My take on it is that a year is the least it can take in most circumstances. Becoming a Jew is a shift of identity, and it has many aspects. Candidates for conversion often encounter surprises. Some discover that the parents they thought would be horrified, weren’t. Some discover that their relatives have unpleasant ideas about Jews. Some discover that it really hurts not to have Christmas – and others are surprised when they hardly miss it. Some find that the more they go to synagogue, the happier they are – and others find that they don’t enjoy being part of the community. Some think about Israel for the first time, and have to get used to the idea that as a Jew, they will be connected to it whether they like it or not.

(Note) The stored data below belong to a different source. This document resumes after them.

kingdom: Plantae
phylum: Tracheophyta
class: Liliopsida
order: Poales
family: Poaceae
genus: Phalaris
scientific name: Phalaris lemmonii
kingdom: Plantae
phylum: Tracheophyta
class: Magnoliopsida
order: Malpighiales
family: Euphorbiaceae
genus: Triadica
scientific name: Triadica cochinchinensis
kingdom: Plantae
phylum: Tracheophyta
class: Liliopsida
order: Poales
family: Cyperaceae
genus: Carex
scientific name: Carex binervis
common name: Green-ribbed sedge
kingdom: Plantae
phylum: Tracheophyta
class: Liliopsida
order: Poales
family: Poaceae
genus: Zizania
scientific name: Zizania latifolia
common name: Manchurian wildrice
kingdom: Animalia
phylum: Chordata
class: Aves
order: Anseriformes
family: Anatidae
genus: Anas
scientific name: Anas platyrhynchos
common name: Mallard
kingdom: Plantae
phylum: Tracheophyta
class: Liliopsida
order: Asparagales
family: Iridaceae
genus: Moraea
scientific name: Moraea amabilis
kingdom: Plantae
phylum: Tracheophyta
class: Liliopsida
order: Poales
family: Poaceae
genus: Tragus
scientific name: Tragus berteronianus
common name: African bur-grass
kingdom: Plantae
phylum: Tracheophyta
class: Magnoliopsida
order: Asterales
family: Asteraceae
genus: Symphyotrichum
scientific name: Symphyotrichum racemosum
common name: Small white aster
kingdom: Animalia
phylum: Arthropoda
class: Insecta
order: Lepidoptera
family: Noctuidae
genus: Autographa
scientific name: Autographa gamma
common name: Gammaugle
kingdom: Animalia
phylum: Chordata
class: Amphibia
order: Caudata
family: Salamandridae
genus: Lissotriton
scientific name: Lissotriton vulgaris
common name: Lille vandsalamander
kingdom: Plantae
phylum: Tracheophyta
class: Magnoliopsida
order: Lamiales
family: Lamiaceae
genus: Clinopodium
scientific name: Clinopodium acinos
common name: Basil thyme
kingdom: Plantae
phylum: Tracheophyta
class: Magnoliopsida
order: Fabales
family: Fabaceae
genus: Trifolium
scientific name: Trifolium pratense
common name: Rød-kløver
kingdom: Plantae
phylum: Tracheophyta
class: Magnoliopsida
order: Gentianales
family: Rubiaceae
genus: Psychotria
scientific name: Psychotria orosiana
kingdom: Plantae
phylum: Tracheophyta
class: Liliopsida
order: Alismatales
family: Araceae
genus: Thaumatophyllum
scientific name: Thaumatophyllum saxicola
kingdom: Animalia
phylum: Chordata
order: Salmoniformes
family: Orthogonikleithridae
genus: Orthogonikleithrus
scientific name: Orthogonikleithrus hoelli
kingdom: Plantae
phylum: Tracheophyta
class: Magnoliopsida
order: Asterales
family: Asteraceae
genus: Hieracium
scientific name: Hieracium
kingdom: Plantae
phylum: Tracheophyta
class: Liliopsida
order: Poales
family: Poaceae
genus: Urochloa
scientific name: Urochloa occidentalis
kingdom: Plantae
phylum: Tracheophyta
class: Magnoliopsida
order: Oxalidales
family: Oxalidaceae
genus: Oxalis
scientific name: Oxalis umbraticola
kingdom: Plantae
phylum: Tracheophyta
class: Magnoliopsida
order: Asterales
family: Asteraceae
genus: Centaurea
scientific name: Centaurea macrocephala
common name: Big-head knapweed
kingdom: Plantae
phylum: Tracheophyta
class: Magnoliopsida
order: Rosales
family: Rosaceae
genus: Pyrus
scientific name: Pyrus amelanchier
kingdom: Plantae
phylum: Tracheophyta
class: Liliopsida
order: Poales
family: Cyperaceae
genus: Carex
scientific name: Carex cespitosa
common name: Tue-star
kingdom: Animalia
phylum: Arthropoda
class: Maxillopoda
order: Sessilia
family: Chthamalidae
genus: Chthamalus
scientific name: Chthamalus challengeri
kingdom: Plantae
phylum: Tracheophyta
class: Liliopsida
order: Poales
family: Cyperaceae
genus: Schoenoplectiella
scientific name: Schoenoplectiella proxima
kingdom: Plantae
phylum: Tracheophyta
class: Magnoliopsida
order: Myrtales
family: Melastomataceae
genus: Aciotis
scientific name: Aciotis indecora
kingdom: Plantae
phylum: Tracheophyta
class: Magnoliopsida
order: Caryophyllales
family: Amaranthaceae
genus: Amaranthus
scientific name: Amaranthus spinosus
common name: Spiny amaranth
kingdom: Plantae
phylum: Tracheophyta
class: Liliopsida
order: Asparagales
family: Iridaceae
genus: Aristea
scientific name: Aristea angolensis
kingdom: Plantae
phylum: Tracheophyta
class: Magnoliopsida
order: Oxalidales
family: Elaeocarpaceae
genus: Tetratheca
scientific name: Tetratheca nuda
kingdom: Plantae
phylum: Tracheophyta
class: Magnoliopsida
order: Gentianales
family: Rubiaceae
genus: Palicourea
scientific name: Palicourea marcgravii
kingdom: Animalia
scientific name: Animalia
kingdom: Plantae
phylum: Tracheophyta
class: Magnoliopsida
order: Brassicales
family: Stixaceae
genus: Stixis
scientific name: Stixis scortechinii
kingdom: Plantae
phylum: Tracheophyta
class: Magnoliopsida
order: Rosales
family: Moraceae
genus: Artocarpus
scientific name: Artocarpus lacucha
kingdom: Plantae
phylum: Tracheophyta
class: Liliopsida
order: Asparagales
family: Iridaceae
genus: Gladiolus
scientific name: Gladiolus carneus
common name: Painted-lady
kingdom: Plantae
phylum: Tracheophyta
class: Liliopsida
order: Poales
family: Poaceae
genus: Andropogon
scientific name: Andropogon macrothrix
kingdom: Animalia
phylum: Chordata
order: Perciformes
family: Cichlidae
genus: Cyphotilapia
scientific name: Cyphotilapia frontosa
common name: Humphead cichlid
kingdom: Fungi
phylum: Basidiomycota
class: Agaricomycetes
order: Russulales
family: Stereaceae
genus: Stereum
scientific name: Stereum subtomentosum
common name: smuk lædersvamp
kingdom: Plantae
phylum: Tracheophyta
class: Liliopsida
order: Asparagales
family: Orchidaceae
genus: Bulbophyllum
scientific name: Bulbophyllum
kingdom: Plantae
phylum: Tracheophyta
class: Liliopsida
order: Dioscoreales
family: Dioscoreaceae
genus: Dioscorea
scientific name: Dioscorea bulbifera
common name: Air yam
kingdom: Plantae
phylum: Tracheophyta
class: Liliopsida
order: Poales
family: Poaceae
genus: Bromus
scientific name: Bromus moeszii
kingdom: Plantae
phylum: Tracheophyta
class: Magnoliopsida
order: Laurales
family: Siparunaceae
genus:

It takes time to have these experiences. It takes time and support to process them. And some of those experiences may be deal-breakers. It’s easy to focus on the intellectual tasks: learning prayers and vocabulary. However, the emotional work of this transition is very serious business. It involves letting go of some aspects of the self, and adopting new aspects of identity. I am still the person who showed up at the rabbi’s office, all those years ago – I still have memories of Catholic school, and my Catholic school handwriting. I had to let go of some things: my habit of crossing myself whenever I heard a siren, for instance. It was a reflex left over from years before, but it took time to fade away. It took time and effort to figure out how I might respond as a Jew to a sign that someone was in trouble.
After a year of study, that process was well underway. I can’t imagine being “ready” any sooner.
The ten scouts were scared. They weren’t ready. I suspect that even though Joshua and Caleb are celebrated as “good” scouts, they weren’t really ready either. They talked as if going into the Land was no big deal.
It takes time to change, and change is an uncomfortable process. The midbar, the wilderness, is a frustrating place. It’s big and formless and full of scary things. But sometimes it is only by passing through the wildnerness that we can become our truest selves.